NF90 and splice variant NF110 are DNA- and RNA-binding proteins encoded by the Interleukin enhancer-binding factor 3 (ILF3) gene that have been established to regulate RNA splicing, stabilization and export. The roles of NF90 and NF110 in regulating transcription as chromatin-interacting proteins have not been comprehensively characterized. Here, chromatin immunoprecipitation followed by deep sequencing (ChIP-seq) identified 9,081 genomic sites specifically occupied by NF90/NF110 in K562 cells. One third of NF90/NF110 peaks occurred at promoters of annotated genes.
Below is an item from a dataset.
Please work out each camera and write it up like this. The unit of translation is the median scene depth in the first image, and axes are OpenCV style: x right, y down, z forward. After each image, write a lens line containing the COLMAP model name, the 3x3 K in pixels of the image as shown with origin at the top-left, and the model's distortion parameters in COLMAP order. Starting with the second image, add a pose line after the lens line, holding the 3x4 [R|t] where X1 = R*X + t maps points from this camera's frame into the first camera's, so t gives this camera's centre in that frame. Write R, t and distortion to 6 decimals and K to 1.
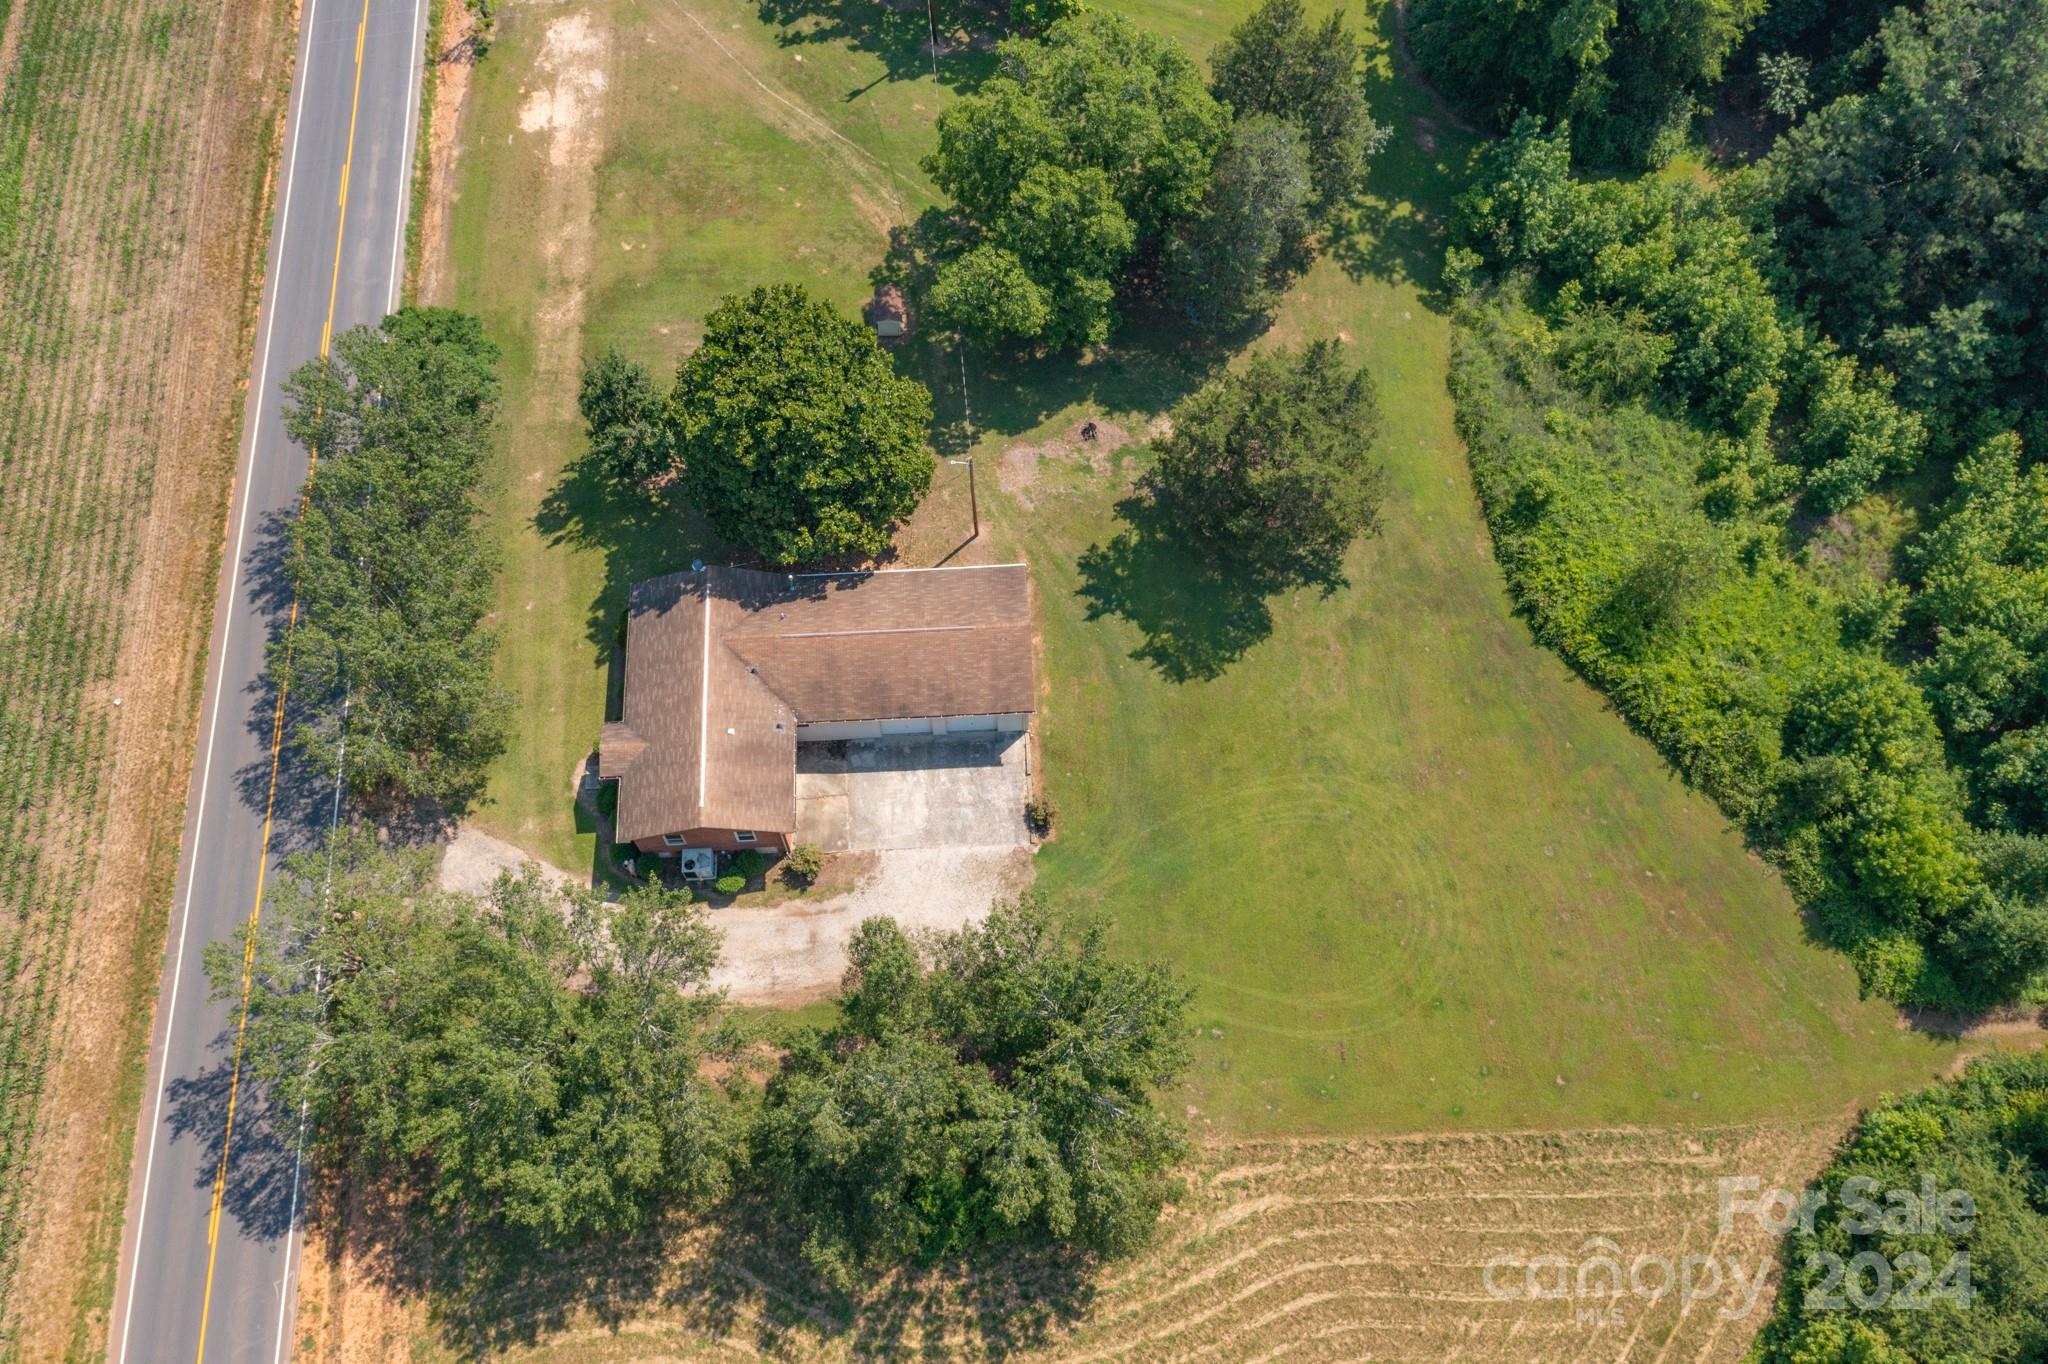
lens RADIAL K [[1625.5, 0, 1024.0], [0, 1625.5, 682.0], [0, 0, 1]] dist [-0.007995, 0.017992]
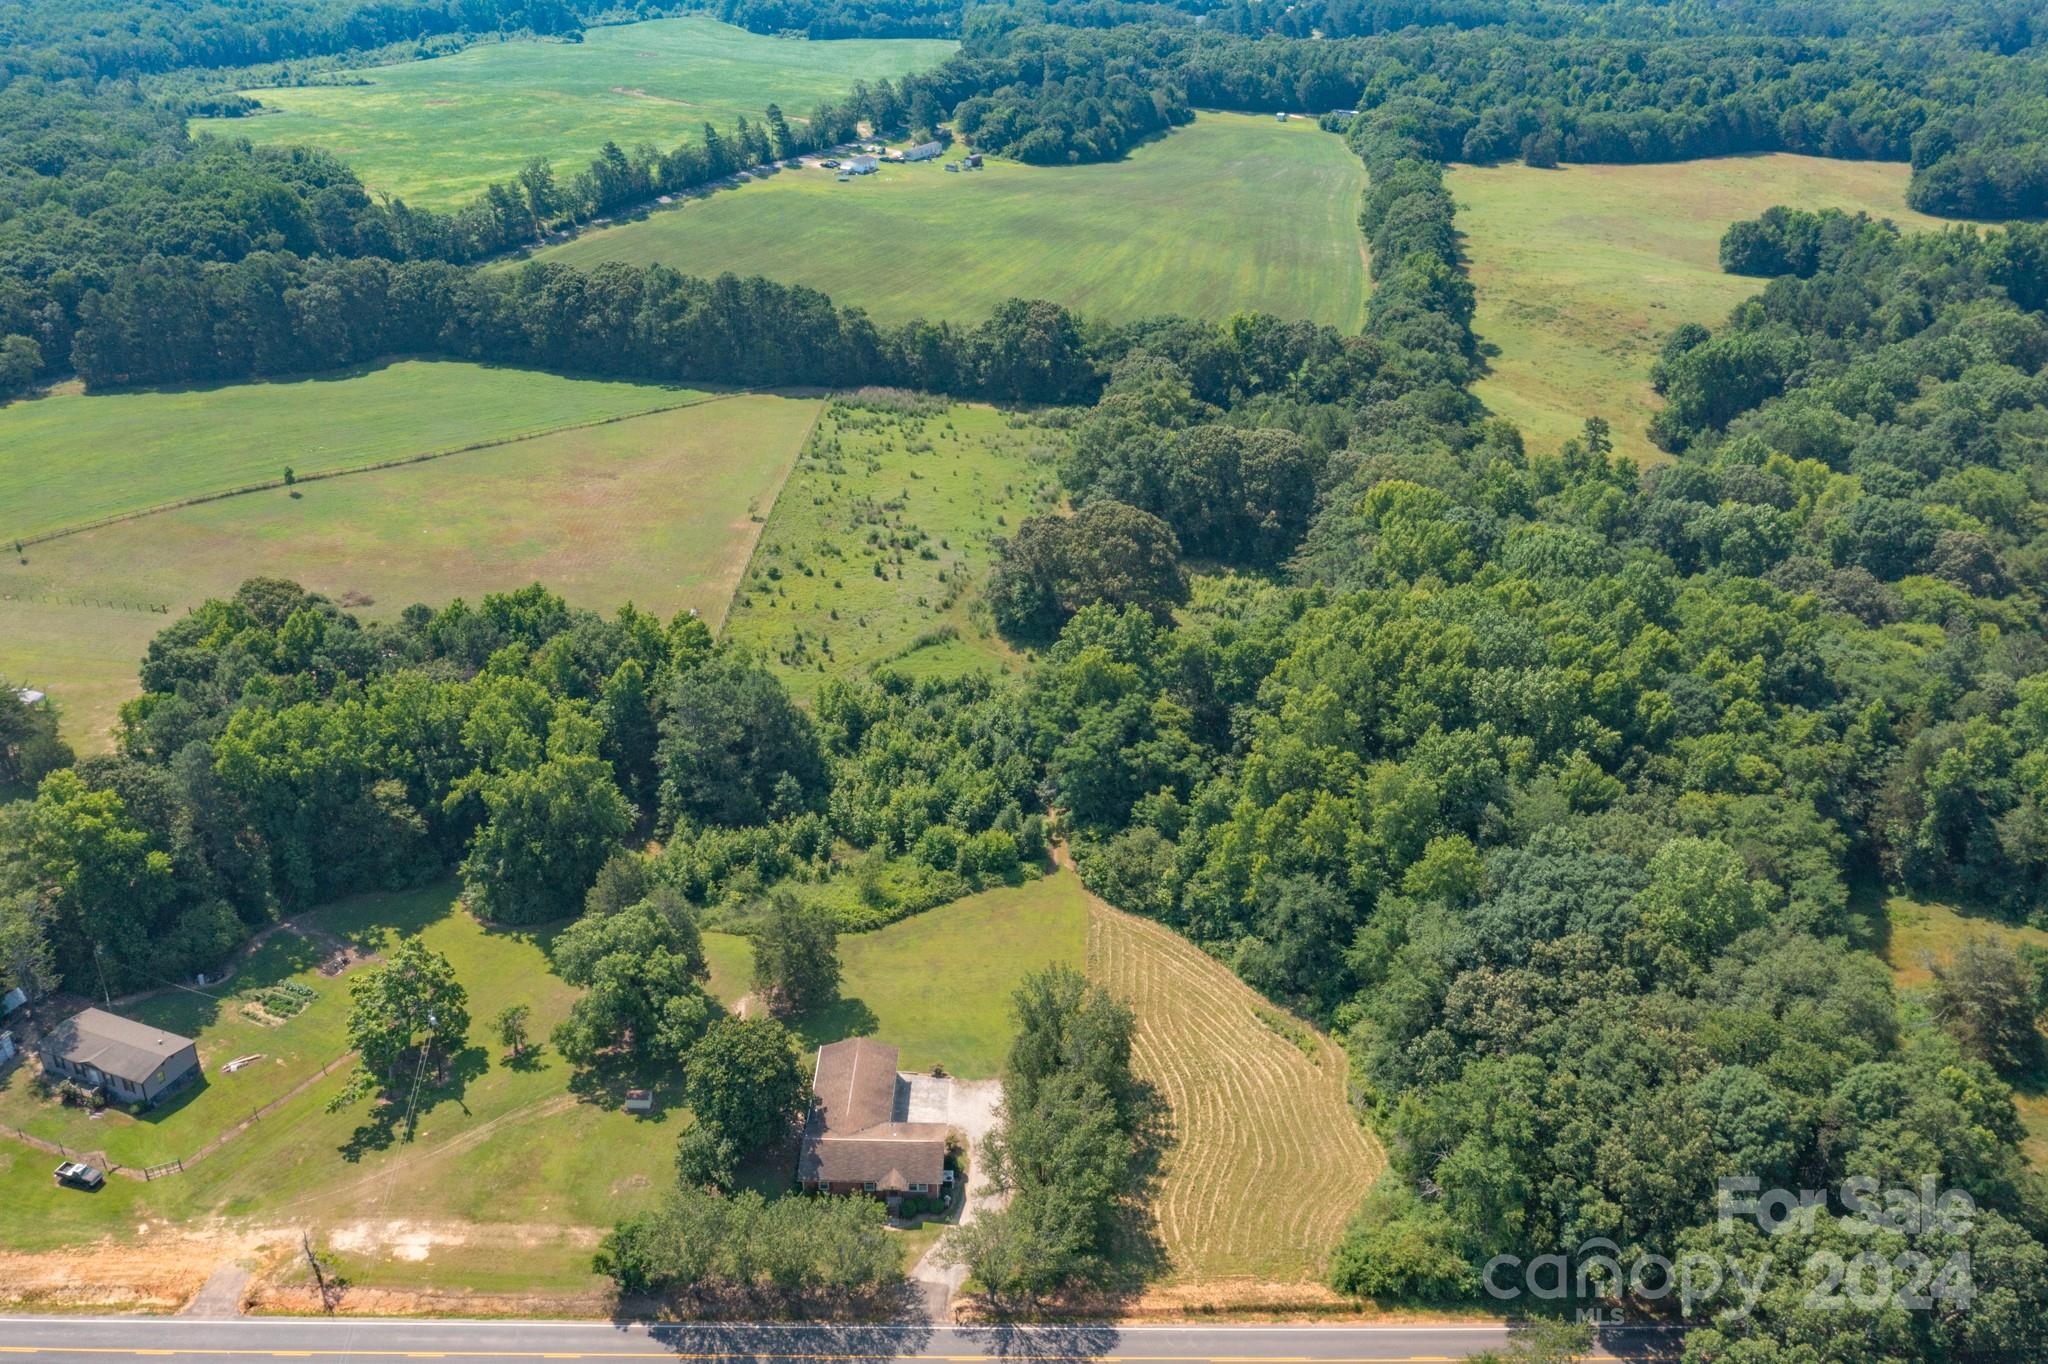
lens RADIAL K [[1669.6, 0, 1024.0], [0, 1669.6, 682.0], [0, 0, 1]] dist [-0.014767, 0.086289]
pose [[0.070311, -0.461799, 0.884194, -1.681695], [0.890424, 0.428625, 0.153057, -0.373650], [-0.449669, 0.776545, 0.441333, -0.431180]]
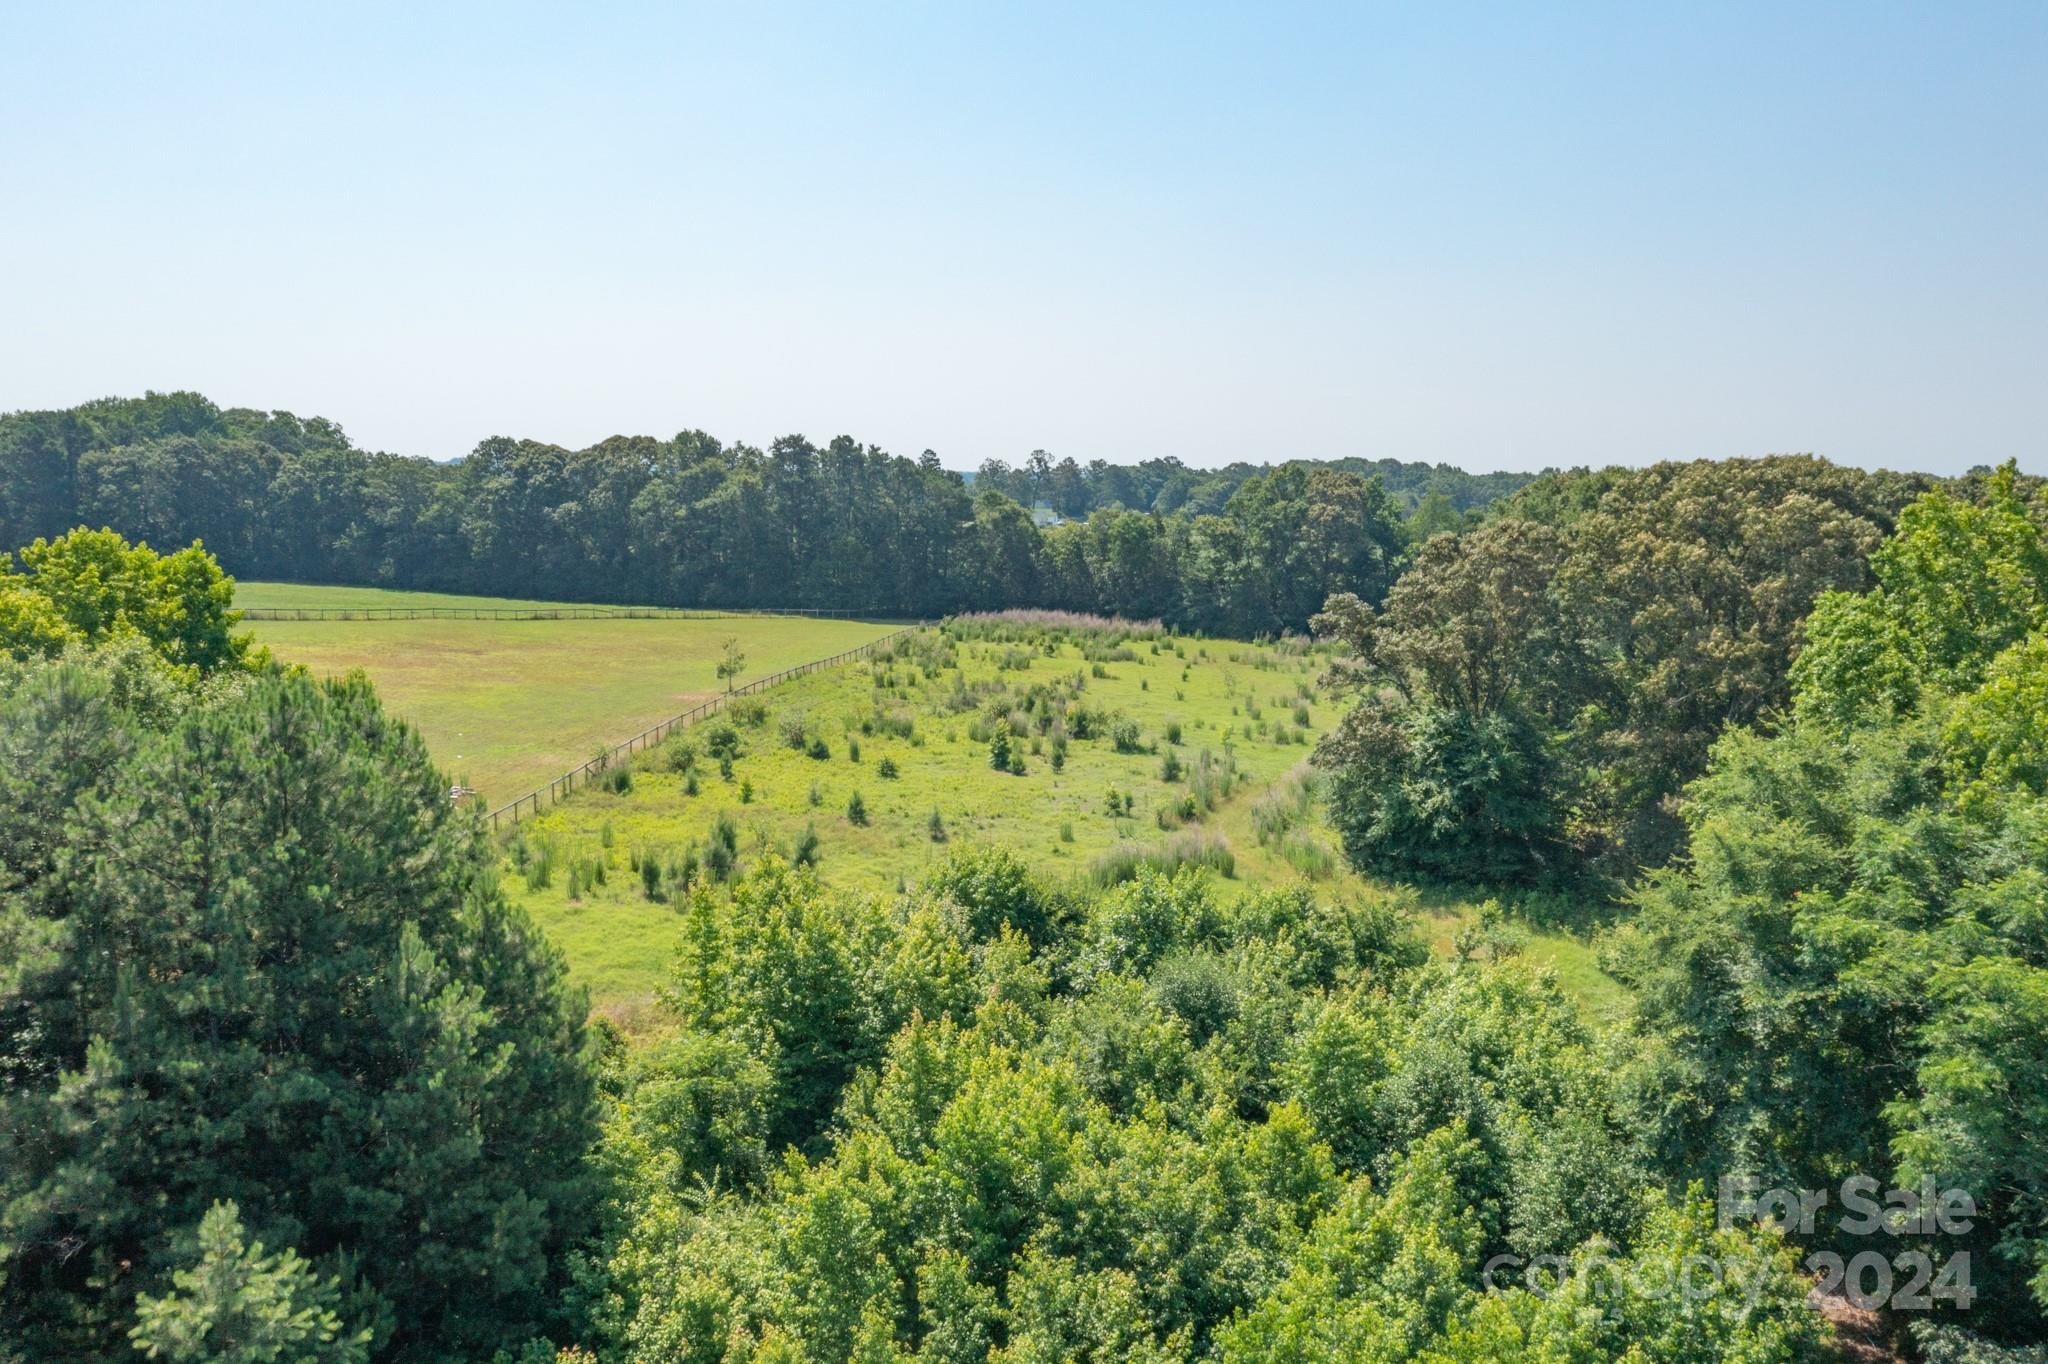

NF90/NF110 occupancy colocalized with chromatin marks associated with active promoters and strong enhancers. Comparison with 150 ENCODE ChIP-seq experiments revealed that NF90/NF110 clustered with transcription factors exhibiting preference for promoters over enhancers (POLR2A, MYC, YY1). Differential gene expression analysis following shRNA knockdown of NF90/NF110 in K562 cells revealed that NF90/NF110 activates transcription factors that drive growth and proliferation (EGR1, MYC), while attenuating differentiation along the erythroid lineage (KLF1). NF90/NF110 associates with chromatin to hierarchically regulate transcription factors that promote proliferation and suppress differentiation.